### WHAT TO DO
No pictures, nothing altered: return the data below.

============

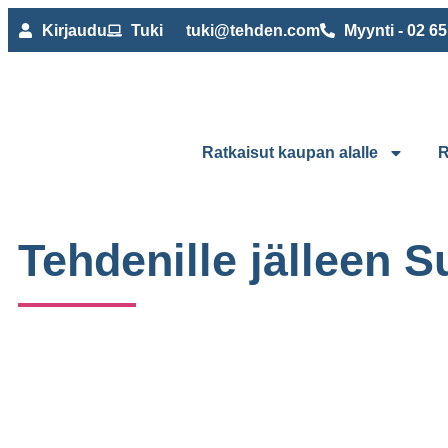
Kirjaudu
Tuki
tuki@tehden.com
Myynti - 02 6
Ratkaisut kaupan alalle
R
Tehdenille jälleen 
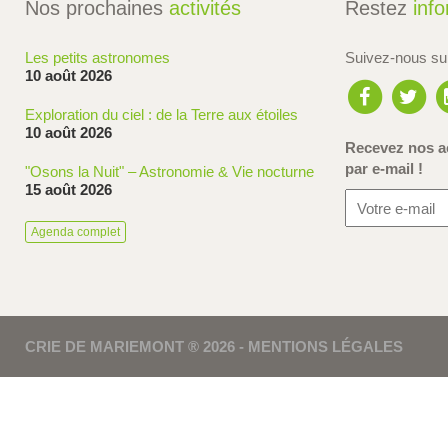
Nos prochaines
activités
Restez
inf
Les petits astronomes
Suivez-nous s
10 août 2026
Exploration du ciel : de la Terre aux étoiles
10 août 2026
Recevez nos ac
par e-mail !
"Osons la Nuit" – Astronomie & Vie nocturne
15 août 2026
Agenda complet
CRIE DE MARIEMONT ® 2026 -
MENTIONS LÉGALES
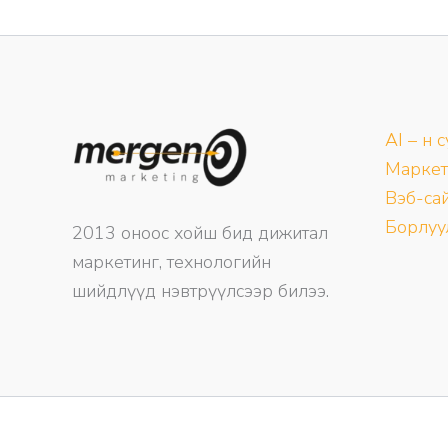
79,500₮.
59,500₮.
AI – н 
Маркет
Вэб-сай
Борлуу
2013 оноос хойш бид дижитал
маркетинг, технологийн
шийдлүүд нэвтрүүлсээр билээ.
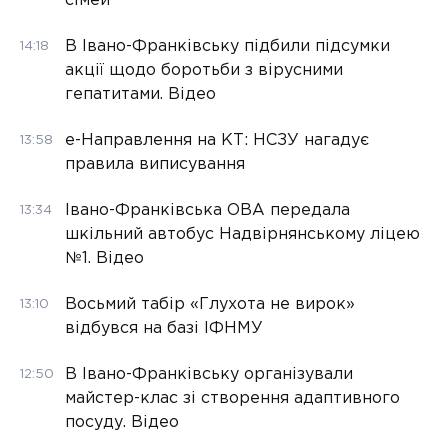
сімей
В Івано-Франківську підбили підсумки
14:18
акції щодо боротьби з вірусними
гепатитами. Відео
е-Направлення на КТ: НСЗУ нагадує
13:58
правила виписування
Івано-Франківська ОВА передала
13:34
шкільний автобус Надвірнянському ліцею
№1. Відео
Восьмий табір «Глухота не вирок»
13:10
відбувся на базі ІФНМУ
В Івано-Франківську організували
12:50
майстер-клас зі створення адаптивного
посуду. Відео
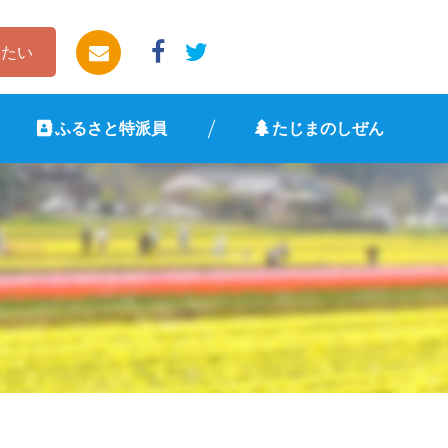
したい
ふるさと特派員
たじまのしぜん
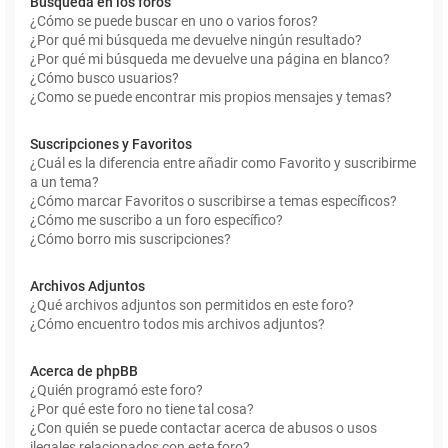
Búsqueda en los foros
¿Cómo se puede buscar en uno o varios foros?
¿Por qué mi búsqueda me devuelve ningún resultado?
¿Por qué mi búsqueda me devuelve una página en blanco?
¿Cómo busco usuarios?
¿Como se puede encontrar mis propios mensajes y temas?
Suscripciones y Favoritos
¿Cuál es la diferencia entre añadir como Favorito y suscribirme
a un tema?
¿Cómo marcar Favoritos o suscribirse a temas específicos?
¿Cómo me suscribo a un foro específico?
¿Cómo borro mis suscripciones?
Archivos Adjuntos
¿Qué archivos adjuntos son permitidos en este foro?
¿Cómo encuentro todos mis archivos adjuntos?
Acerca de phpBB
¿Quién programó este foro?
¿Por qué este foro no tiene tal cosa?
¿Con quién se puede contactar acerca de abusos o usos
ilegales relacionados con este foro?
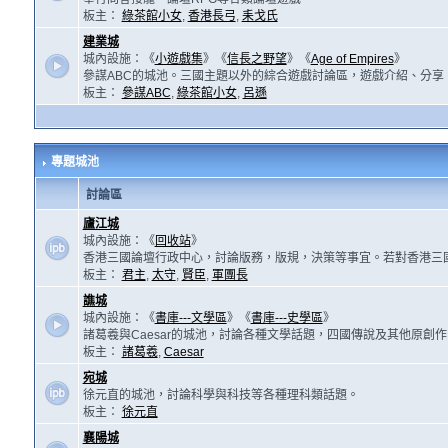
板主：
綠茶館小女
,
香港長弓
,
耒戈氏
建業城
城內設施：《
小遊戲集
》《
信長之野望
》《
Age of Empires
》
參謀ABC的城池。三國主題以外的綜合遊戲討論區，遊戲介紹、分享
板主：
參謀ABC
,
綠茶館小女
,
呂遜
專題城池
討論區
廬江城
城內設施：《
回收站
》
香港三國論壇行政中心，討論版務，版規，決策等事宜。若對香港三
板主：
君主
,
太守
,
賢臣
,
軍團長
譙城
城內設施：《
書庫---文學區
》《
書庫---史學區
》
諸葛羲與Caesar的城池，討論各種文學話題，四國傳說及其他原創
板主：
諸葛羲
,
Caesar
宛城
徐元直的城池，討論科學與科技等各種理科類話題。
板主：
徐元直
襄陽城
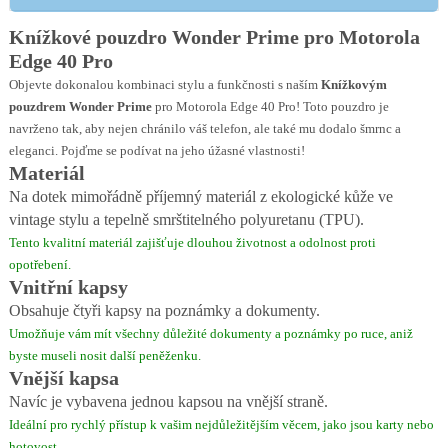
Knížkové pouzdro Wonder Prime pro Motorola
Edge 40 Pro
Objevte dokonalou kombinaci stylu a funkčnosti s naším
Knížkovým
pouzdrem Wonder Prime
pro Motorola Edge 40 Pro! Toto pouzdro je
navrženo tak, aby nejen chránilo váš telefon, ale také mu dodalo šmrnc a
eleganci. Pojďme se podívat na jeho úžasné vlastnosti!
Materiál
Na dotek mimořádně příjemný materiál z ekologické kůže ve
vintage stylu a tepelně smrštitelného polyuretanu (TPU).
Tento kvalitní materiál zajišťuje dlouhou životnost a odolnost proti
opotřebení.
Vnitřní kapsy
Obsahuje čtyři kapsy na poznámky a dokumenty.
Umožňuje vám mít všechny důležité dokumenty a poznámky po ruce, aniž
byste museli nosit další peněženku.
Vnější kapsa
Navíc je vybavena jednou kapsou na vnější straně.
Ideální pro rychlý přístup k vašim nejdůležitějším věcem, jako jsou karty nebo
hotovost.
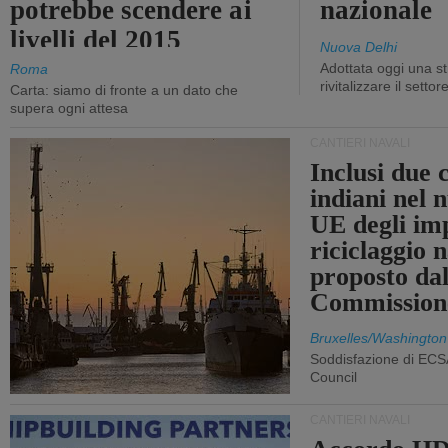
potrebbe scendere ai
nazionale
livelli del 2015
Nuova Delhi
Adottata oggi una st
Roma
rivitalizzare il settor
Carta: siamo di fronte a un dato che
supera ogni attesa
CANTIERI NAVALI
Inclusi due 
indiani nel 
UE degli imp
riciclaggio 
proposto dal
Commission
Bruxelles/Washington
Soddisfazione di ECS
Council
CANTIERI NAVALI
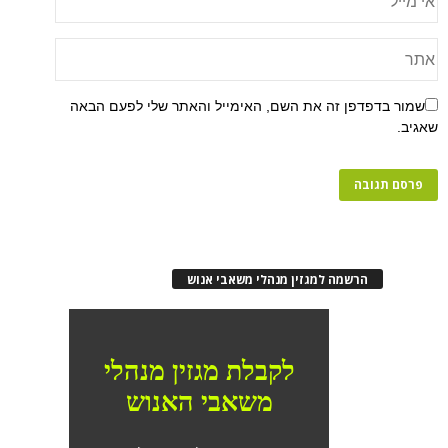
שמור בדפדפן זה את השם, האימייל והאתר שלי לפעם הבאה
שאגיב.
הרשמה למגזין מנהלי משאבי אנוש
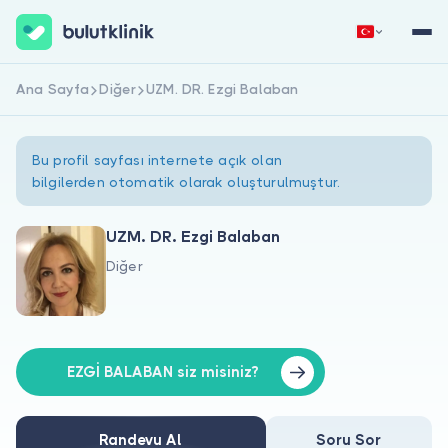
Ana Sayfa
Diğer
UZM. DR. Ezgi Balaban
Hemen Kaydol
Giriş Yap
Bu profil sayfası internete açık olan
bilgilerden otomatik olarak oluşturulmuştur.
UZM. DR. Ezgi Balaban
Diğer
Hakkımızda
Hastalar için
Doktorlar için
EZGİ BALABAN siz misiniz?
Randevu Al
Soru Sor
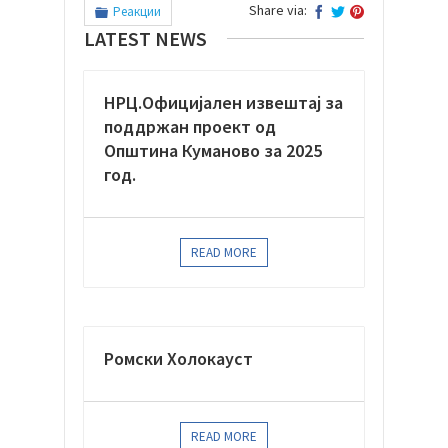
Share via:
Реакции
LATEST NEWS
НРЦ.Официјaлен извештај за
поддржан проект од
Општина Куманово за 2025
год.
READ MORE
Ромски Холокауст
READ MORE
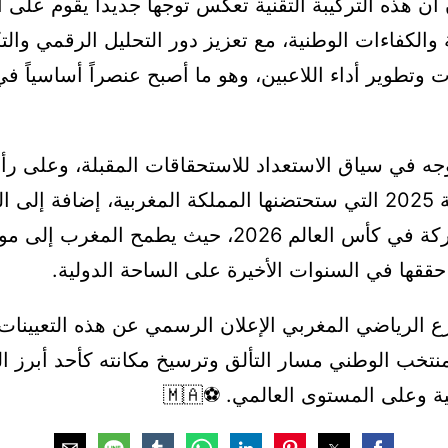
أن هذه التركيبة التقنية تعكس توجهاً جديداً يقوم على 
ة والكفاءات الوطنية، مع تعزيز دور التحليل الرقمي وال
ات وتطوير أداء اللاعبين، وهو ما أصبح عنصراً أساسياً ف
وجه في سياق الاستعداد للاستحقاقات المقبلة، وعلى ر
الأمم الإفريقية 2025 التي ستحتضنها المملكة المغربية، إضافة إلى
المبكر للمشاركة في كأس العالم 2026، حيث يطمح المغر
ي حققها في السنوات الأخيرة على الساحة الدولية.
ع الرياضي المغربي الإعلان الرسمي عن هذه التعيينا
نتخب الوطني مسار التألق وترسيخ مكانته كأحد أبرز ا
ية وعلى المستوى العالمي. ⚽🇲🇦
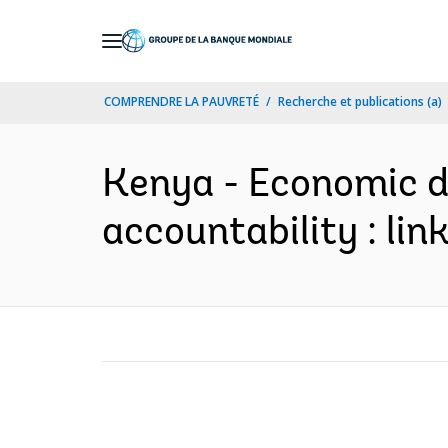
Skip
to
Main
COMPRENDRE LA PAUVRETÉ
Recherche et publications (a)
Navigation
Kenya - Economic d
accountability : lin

============

### EXPECTED OUTPUT
Kirjaudu
Tuki
tuki@tehden.com
Myynti - 02 6
Ratkaisut kaupan alalle
R
Tehdenille jälleen 
Nos prochaines
activités
Restez
inf
Les petits astronomes
Suivez-nous s
10 août 2026
Exploration du ciel : de la Terre aux étoiles
10 août 2026
Recevez nos ac
par e-mail !
"Osons la Nuit" – Astronomie & Vie nocturne
15 août 2026
Agenda complet
CRIE DE MARIEMONT ® 2026 -
MENTIONS LÉGALES
79,500₮.
59,500₮.
AI – н 
Маркет
Вэб-сай
Борлуу
2013 оноос хойш бид дижитал
маркетинг, технологийн
шийдлүүд нэвтрүүлсээр билээ.
сімей
В Івано-Франківську підбили підсумки
14:18
акції щодо боротьби з вірусними
гепатитами. Відео
е-Направлення на КТ: НСЗУ нагадує
13:58
правила виписування
Івано-Франківська ОВА передала
13:34
шкільний автобус Надвірнянському ліцею
№1. Відео
Восьмий табір «Глухота не вирок»
13:10
відбувся на базі ІФНМУ
В Івано-Франківську організували
12:50
майстер-клас зі створення адаптивного
посуду. Відео
したい
ふるさと特派員
たじまのしぜん
Búsqueda en los foros
¿Cómo se puede buscar en uno o varios foros?
¿Por qué mi búsqueda me devuelve ningún resultado?
¿Por qué mi búsqueda me devuelve una página en blanco?
¿Cómo busco usuarios?
¿Como se puede encontrar mis propios mensajes y temas?
Suscripciones y Favoritos
¿Cuál es la diferencia entre añadir como Favorito y suscribirme
a un tema?
¿Cómo marcar Favoritos o suscribirse a temas específicos?
¿Cómo me suscribo a un foro específico?
¿Cómo borro mis suscripciones?
Archivos Adjuntos
¿Qué archivos adjuntos son permitidos en este foro?
¿Cómo encuentro todos mis archivos adjuntos?
Acerca de phpBB
¿Quién programó este foro?
¿Por qué este foro no tiene tal cosa?
¿Con quién se puede contactar acerca de abusos o usos
ilegales relacionados con este foro?
板主：
綠茶館小女
,
香港長弓
,
耒戈氏
建業城
城內設施：《
小遊戲集
》《
信長之野望
》《
Age of Empires
》
參謀ABC的城池。三國主題以外的綜合遊戲討論區，遊戲介紹、分享
板主：
參謀ABC
,
綠茶館小女
,
呂遜
專題城池
討論區
廬江城
城內設施：《
回收站
》
香港三國論壇行政中心，討論版務，版規，決策等事宜。若對香港三
板主：
君主
,
太守
,
賢臣
,
軍團長
譙城
城內設施：《
書庫---文學區
》《
書庫---史學區
》
諸葛羲與Caesar的城池，討論各種文學話題，四國傳說及其他原創
板主：
諸葛羲
,
Caesar
宛城
徐元直的城池，討論科學與科技等各種理科類話題。
板主：
徐元直
襄陽城
Knížkové pouzdro Wonder Prime pro Motorola
Edge 40 Pro
Objevte dokonalou kombinaci stylu a funkčnosti s naším
Knížkovým
pouzdrem Wonder Prime
pro Motorola Edge 40 Pro! Toto pouzdro je
navrženo tak, aby nejen chránilo váš telefon, ale také mu dodalo šmrnc a
eleganci. Pojďme se podívat na jeho úžasné vlastnosti!
Materiál
Na dotek mimořádně příjemný materiál z ekologické kůže ve
vintage stylu a tepelně smrštitelného polyuretanu (TPU).
Tento kvalitní materiál zajišťuje dlouhou životnost a odolnost proti
opotřebení.
Vnitřní kapsy
Obsahuje čtyři kapsy na poznámky a dokumenty.
Umožňuje vám mít všechny důležité dokumenty a poznámky po ruce, aniž
byste museli nosit další peněženku.
Vnější kapsa
Navíc je vybavena jednou kapsou na vnější straně.
Ideální pro rychlý přístup k vašim nejdůležitějším věcem, jako jsou karty nebo
hotovost.
potrebbe scendere ai
nazionale
livelli del 2015
Nuova Delhi
Adottata oggi una st
Roma
rivitalizzare il settor
Carta: siamo di fronte a un dato che
supera ogni attesa
CANTIERI NAVALI
Inclusi due 
indiani nel 
UE degli imp
riciclaggio 
proposto dal
Commission
Bruxelles/Washington
Soddisfazione di ECS
Council
CANTIERI NAVALI
שמור בדפדפן זה את השם, האימייל והאתר שלי לפעם הבאה
שאגיב.
הרשמה למגזין מנהלי משאבי אנוש
Ana Sayfa
Diğer
UZM. DR. Ezgi Balaban
Hemen Kaydol
Giriş Yap
Bu profil sayfası internete açık olan
bilgilerden otomatik olarak oluşturulmuştur.
UZM. DR. Ezgi Balaban
Diğer
Hakkımızda
Hastalar için
Doktorlar için
EZGİ BALABAN siz misiniz?
Randevu Al
Soru Sor
Share via:
Реакции
LATEST NEWS
НРЦ.Официјaлен извештај за
поддржан проект од
Општина Куманово за 2025
год.
READ MORE
Ромски Холокауст
READ MORE
أن هذه التركيبة التقنية تعكس توجهاً جديداً يقوم على 
ة والكفاءات الوطنية، مع تعزيز دور التحليل الرقمي وال
ات وتطوير أداء اللاعبين، وهو ما أصبح عنصراً أساسياً ف
وجه في سياق الاستعداد للاستحقاقات المقبلة، وعلى ر
الأمم الإفريقية 2025 التي ستحتضنها المملكة المغربية، إضافة إلى
المبكر للمشاركة في كأس العالم 2026، حيث يطمح المغر
ي حققها في السنوات الأخيرة على الساحة الدولية.
ع الرياضي المغربي الإعلان الرسمي عن هذه التعيينا
نتخب الوطني مسار التألق وترسيخ مكانته كأحد أبرز ا
ية وعلى المستوى العالمي. ⚽🇲🇦
Skip
to
Main
COMPRENDRE LA PAUVRETÉ
Recherche et publications (a)
Navigation
Kenya - Economic d
accountability : lin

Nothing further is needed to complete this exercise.